Phase 4: Web Application Deployment
Objective: The goal of this phase was to create a polished, static web application that integrates both our Computer Vision (CV) and Natural Language Processing (NLP) models into a seamless, interactive platform. This web app serves as the unified demonstration and delivery mechanism for our project, hosted publicly on Render.com.

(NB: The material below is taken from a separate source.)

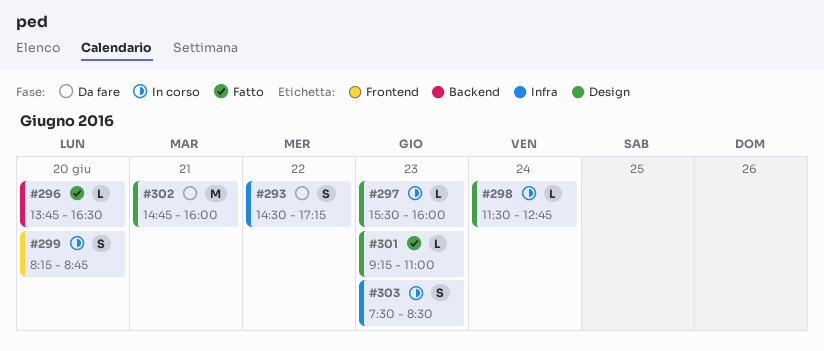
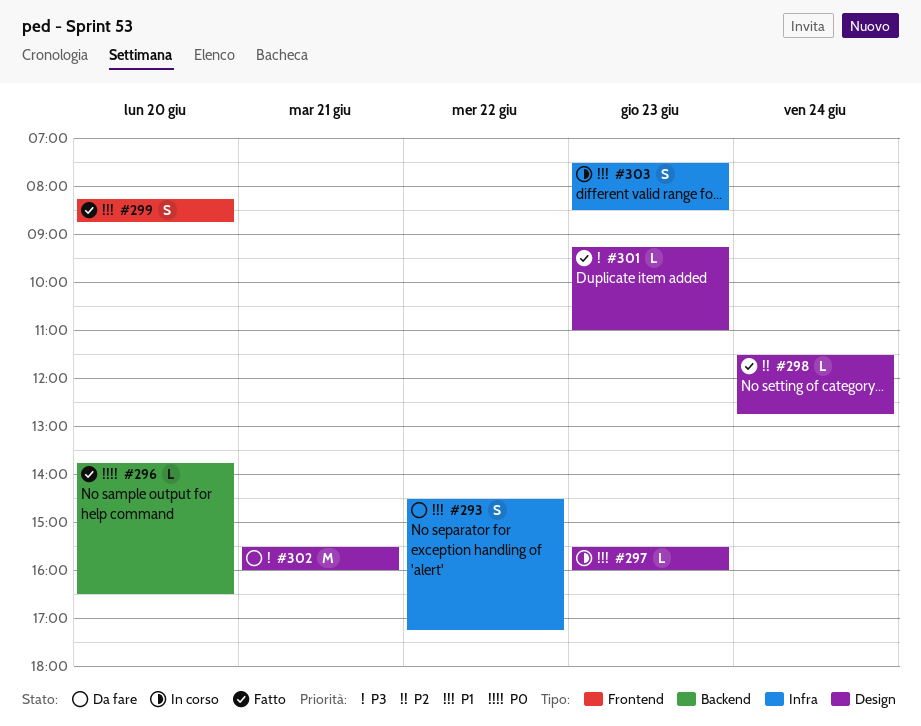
#298, status: In corso -> Fatto
#299, status: In corso -> Fatto
#302, begins: 14:45 -> 15:30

Live Deployment: https://patternrec-project-group6.onrender.com/
GitHub Repository: PatternRec_Project_Group6
Team Responsibilities
Role |
Member |
Responsibilities |
CV Engineer |
Derek Lu |
Developed the front-end interface for image upload and fruit/variant classification |
NLP Engineer |
Deepthika Sivaram |
Built the interface for tag-based recipe recommendations using a BERT model |
Joint Tasks |
Both |
Co-designed layout, styling, and integrated the written scientific report |
System Overview
- Frontend: Hybrid HTML interface combining static JS/CV output and Flask-rendered NLP forms
- CV Models: Exported to ONNX and executed in-browser using ONNX.js and JavaScript
- NLP Models: Deployed on Flask server and served via HTML templating
- Workflow:
- User uploads a photo → ONNX.js classifies fruit type and variant in browser
- User enters tags → Flask application processes with BERT and returns top-ranked recipes
Architecture Diagram
[User] → [Upload Image / Input Tags]
↘ ↙
[CV Frontend] [NLP Frontend]
↓ ↓
[CV ONNX Model] [NLP BERT Model]
↓ ↓
[Fruit/Variant] [Top-K Recipes]
↘ ↙
[Unified Display & Report Integration]
Highlights
- Seamless integration of CV and NLP in a single-page React app
- Real-time classification and recipe recommendation experience
- Static deployment with ONNX.js for efficient client-side inference
- Scientific reporting embedded alongside interactive demos
Limitations & Future Work
- Client-side ONNX may have latency on large models—future work may include backend inference support
- Currently uses pre-exported embeddings and sample inference—future versions may support dynamic user input processing
Conclusion
This deployment phase successfully unified the two core machine learning components of our project into a single, user-accessible interface. The web application not only demonstrates technical proficiency in React and ONNX deployment but also enhances transparency and reproducibility through embedded scientific reporting. The Render-hosted solution provides an easily shareable and scalable showcase of our work.
Conclusion
This project successfully integrated Computer Vision and NLP systems into a unified, end-user application. High model performance and seamless web deployment reflect the robustness of both dataset design and implementation strategy.